Begegnungen und Gemeinschaftsorte in Klein- und Mittelstädten

Factsheet #2 | 2025

Soziale Begegnungen und die Verfügbarkeit von Gemeinschaftsorten können das Zusammenleben und Integrationsprozesse beeinflussen.
Um Begegnungen zu ermöglichen braucht es unterschiedliche Orte der Zusammenkunft. Klein- und Mittelstädte stehen dabei vor besonderen Herausforderungen.

Handlungsimpulse

Ambivalenzen von Begegnungen bedenken

Begegnungen im Alltag können spontan oder geplant erfolgen und eine große Bandbreite unterschiedlicher Formen annehmen. Sie reichen vom gegenseitigen Wahrnehmen, über das Grüßen, Wiedererkennen, miteinander sprechen bis hin zu gemeinsamen Aktivitäten. Begegnungen können zum gegenseitigen Kennenlernen und dem Vertrauen zwischen Zugewanderten und Alt-eingesessenen beitragen, sie helfen Vorurteile abzubauen, können aber auch Konflikte hervorrufen. Die Wirkungen von Begegnungen sind also vielfältig und ambivalent.

Bedingungen für Begegnungen schaffen

Öffentliche Räume sind Orte und Schauplatz sozialer Begegnungen. Sie können für die Konstitution gemeinschaftlichen Zusammenlebens in der Einwanderungsgesellschaft von großer Bedeutung sein. Daher sollten bei der Planung öffentlicher Räume Faktoren wie Zugänglichkeit, Größe, (gefühlte) Sicherheit und Nutzungsvielfalt berücksichtigt werden.
Besonders Kleinstädten mangelt es oft an attraktiven öffentlichen Räumen, die spontane Begegnungen und den Aufenthalt fördern. Häufig wird der Zugang zu gemeinschaftlichen Orten wie Vereinshäusern oder Begegnungszentren durch mangelnde Erreichbarkeit, etwa durch schlechten ÖPNV zusätzlich erschwert.  Zur Förderung des sozialen Zusammenlebens, sollten Orte der Zusammenkunft, ihre Erreichbarkeit und Nutzungsvielfalt daher gestärkt werden.
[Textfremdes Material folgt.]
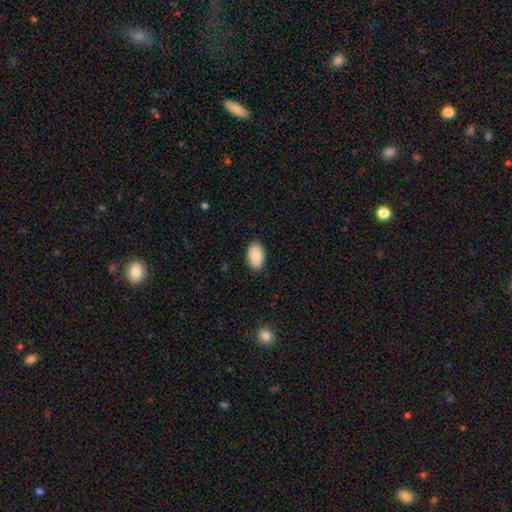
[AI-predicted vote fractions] smooth_or_featured: smooth (p=0.86) [alt: featured or disk p=0.07]
how_rounded: in between (p=0.94) [alt: round p=0.05]
merging: none (p=0.88) [alt: minor disturbance p=0.09]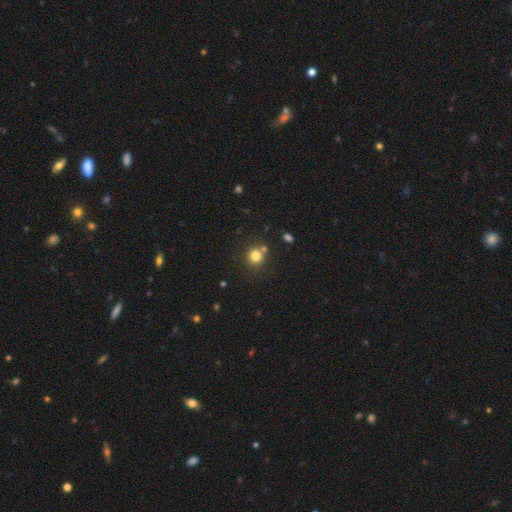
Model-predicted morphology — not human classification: This appears to be a smooth galaxy with no disk features (79%) that is round (89%). Merging: none (75%).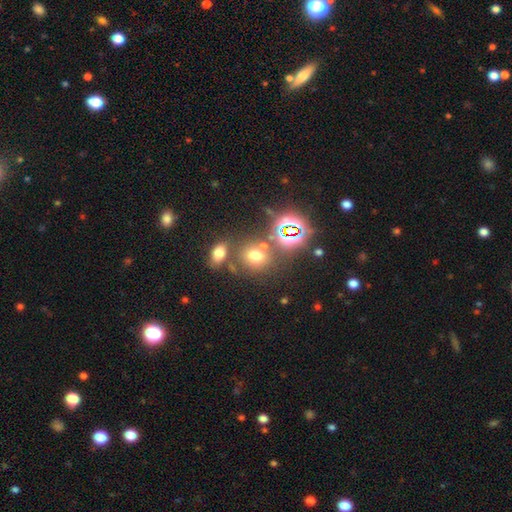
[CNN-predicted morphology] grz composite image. It shows a smooth galaxy with no disk features (61%) that is round (70%). Merging: none (64%).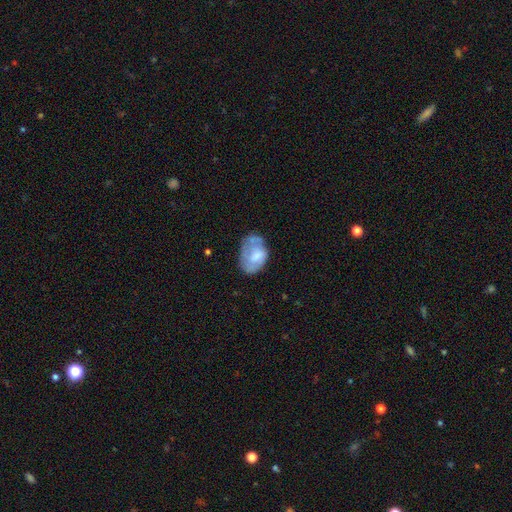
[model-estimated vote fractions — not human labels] Overall: smooth (55%; featured or disk 37%). How rounded: in between (85%). Merging: none (40%; minor disturbance 34%).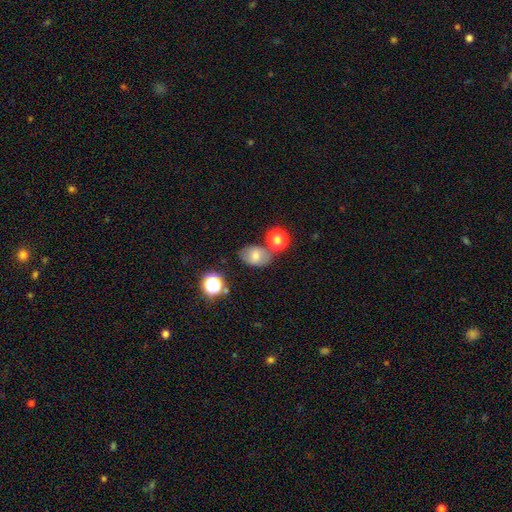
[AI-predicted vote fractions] smooth 70%, featured or disk 17%, star or artifact 13%. Down the decision tree: how rounded — in between (73%); merging — none (64%).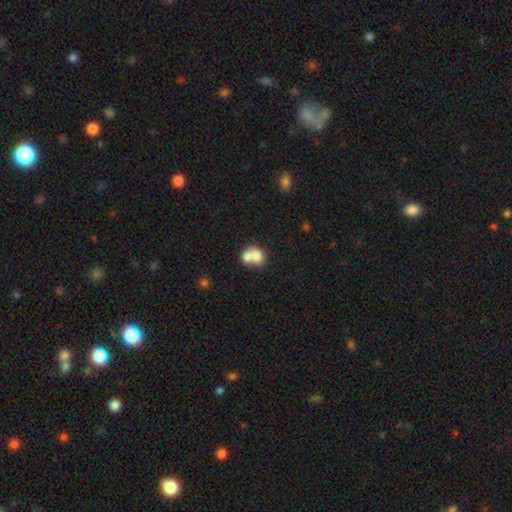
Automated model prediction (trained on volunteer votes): A smooth galaxy with no disk features (71%) that is round (52%). Merging: merger (71%).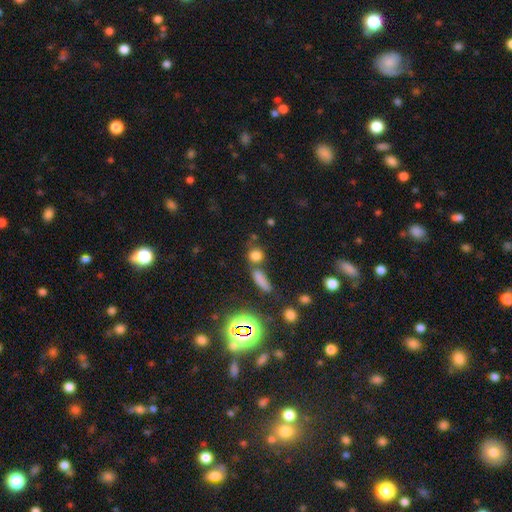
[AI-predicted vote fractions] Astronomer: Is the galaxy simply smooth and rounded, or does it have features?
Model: smooth — 73%.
Orte der Zusammenkunft stärken

Öffentliche Räume, soziale Einrichtungen und Orte der Geselligkeit bieten Gelegenheit für qualitätvolle Begegnung. So finden Austausch und Interaktionen zwischen bisher unbekannten Menschen häufig an Orten statt, die aufgrund eines gemeinsamen Interesses oder geteilter Notwendigkeit genutzt werden wie z. B. Bibliotheken, Schulen, Kindergärten oder auch Cafés. Auch der Arbeitsplatz oder ehrenamtliches Engagement bieten Gelegenheiten für Begegnungen. Diese Orte sind von hoher Bedeutung für das soziale Zusammenleben. Sie sollten räumlich, finanziell sowie professionell durch Angebote und Moderation gestärkt werden.

Hintergrund

Schwindende Kontaktmöglichkeiten

Wenn ich hier [im Café der Geflüchtetenunterstützung] jemanden treffe, kann man Kontakt haben. Aber einfach auf der Straße andere kennenlernen, das passiert nicht so viel.“ (Geflüchteter, 30-35 Jahre aus Eritrea)
Die „Kontakthypothese“ nach Allport (1954) besagt, dass gruppenbezogene Vorurteile durch persönlichen Kontakt abgebaut werden können. Für diesen Kontakt braucht es Orte und Gelegenheiten der Begegnung. In Klein– und Mittelstädten wirken sich mangelnde Finanzierung und sozialer Wandel auf die Ausdünnung von Dienstleistungs– und Versorgungsangeboten sowie auf die Funktionalität tradierter Orte sozialer Zusammenkunft besonders stark aus. Dadurch werden Kontaktsituationen zwischen Geflüchteten und der Alt-eingesessenen Bevölkerung eingeschränkt. Dies kann sich nachteilig auf die individuellen Einstellungen gegenüber Zuwanderung und die Möglichkeiten sozialer Teilhabe auswirken.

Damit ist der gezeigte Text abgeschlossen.